We reviewed when conversions were actually occurring and set up ad scheduling to concentrate spend during peak periods. Running ads at full spend around the clock in a low-budget account is an easy way to drain the daily cap before the highest-intent traffic arrives. Scheduling addressed that directly.
We worked through the product feed to sharpen titles, descriptions, and images to better match buyer search intent and improve click quality. Alongside that, we resolved a series of policy issues that had been suppressing product eligibility and limiting how broadly the Shopping and PMax campaigns could serve.
The new PMax campaign went live in late January 2026. Within the first two weeks (24 Jan to 8 Feb), it delivered an 8.99 ROAS on A$487.64 in spend, generating A$4,386.32 in conversion value. That early signal confirmed the account rebuild was working.

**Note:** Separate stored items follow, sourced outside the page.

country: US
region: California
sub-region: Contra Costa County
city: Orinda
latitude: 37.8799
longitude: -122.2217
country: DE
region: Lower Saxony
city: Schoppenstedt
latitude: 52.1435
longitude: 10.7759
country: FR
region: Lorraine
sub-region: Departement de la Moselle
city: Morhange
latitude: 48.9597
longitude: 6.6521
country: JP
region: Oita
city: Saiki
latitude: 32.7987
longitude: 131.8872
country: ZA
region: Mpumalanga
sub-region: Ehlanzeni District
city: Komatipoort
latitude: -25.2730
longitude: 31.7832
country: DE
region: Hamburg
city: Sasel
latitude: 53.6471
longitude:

By the end of February, with all three campaigns running under the new structure, the entire account was humming:
Conversion tracking is the non-negotiable starting point for any serious e-commerce account. Without it, spend has no direction. Once the data foundation was in place, a focused PMax rebuild and feed optimisation drove a 7.67x ROAS within a single month. Granular segmentation, negative keywords, and demographic exclusions kept spend efficient. Both top campaigns ending the month budget-limited signals genuine room to scale further.

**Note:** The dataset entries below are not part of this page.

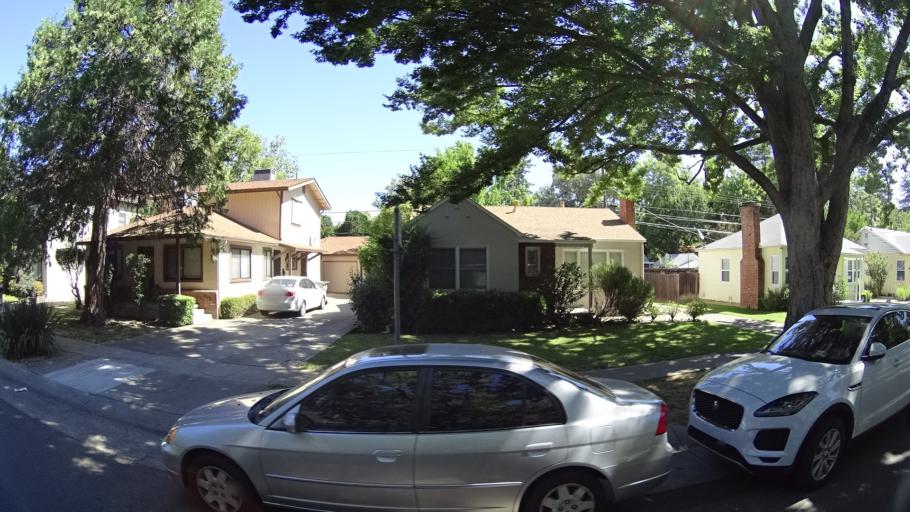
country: US
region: California
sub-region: Sacramento County
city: Sacramento
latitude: 38.5564
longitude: -121.4567
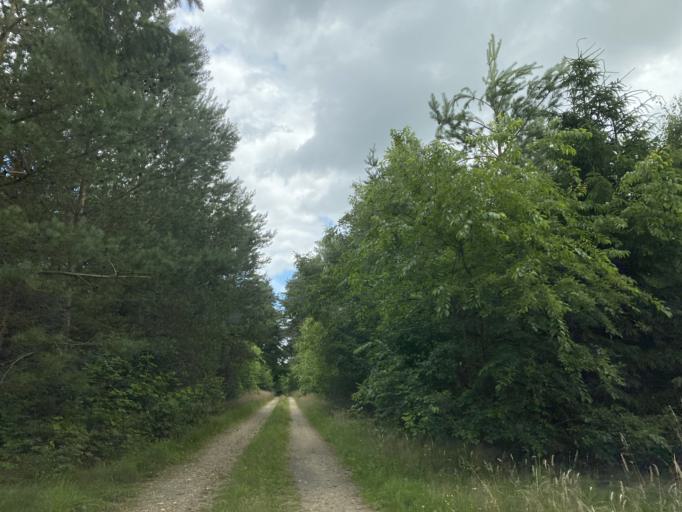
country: DK
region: Central Jutland
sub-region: Viborg Kommune
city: Bjerringbro
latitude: 56.2762
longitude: 9.6555
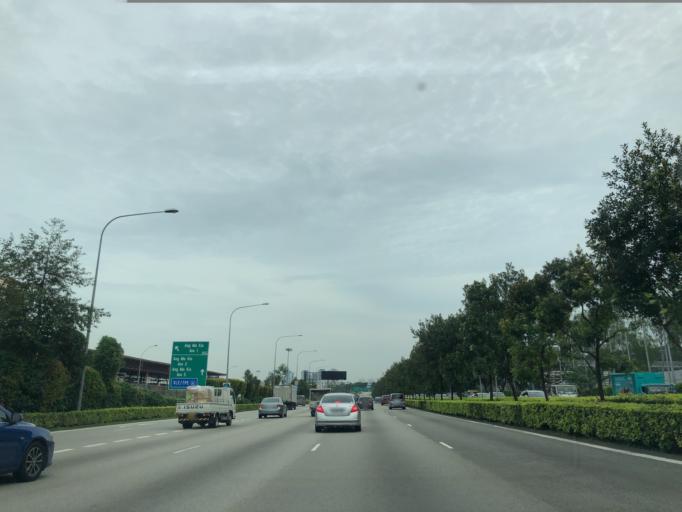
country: SG
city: Singapore
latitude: 1.3469
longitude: 103.8591
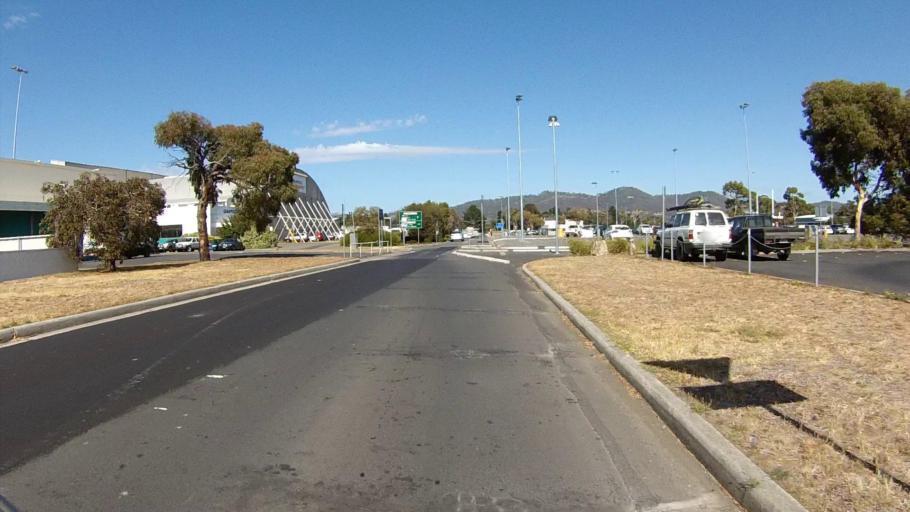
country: AU
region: Tasmania
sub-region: Clarence
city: Seven Mile Beach
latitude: -42.8386
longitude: 147.5066
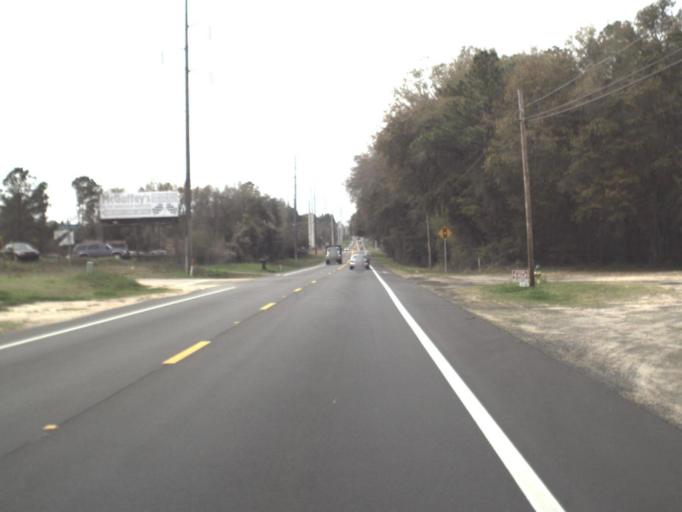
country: US
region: Florida
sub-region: Leon County
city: Tallahassee
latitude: 30.4354
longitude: -84.3691
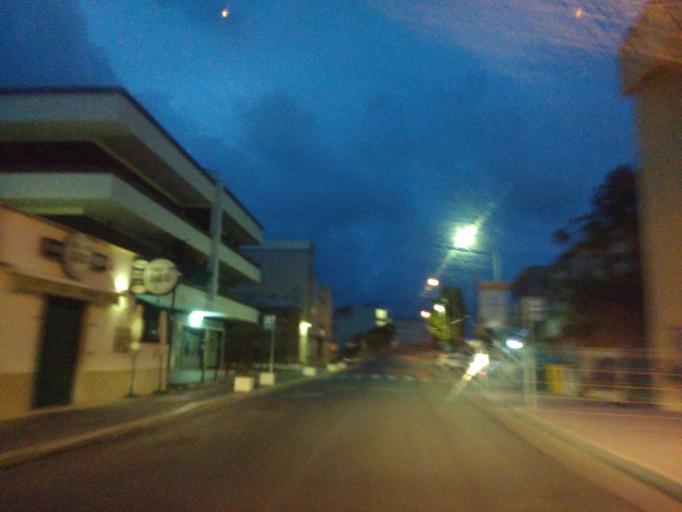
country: IT
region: Latium
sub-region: Citta metropolitana di Roma Capitale
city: Anzio
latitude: 41.4518
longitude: 12.6240
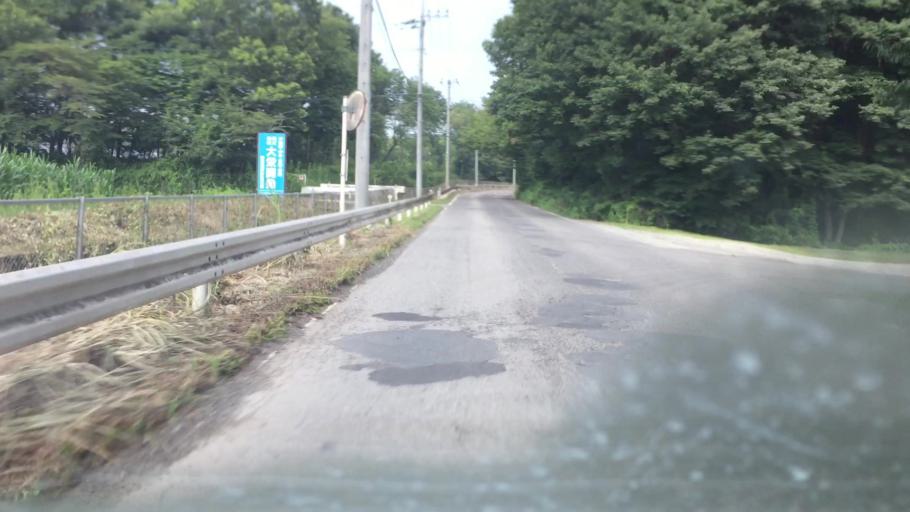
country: JP
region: Tochigi
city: Kuroiso
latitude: 36.9779
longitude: 139.9758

| Campaign | ROAS | Conv. Rate | Conv. Value |
|---|---|---|---|
| PMax Selected Products | 7.67 | 6.07% | AU$6,741.87 |
| Standard Shopping | 6.34 | 6.69% | AU$1,709.65 |
| Search | 3.89 | 8.23% | AU$1,181.21 |
| Total Account | 6.63 | 6.38% | AU$9,632.73 |
By moving away from a "set and forget" approach and focusing on strict segmentation and data-driven targeting, we turned a fragmented account into a high-yielding revenue engine. AU$9,632.73 in tracked revenue from AU$1,452.24 in spend, in month one, with both primary campaigns constrained only by daily budget rather than by performance.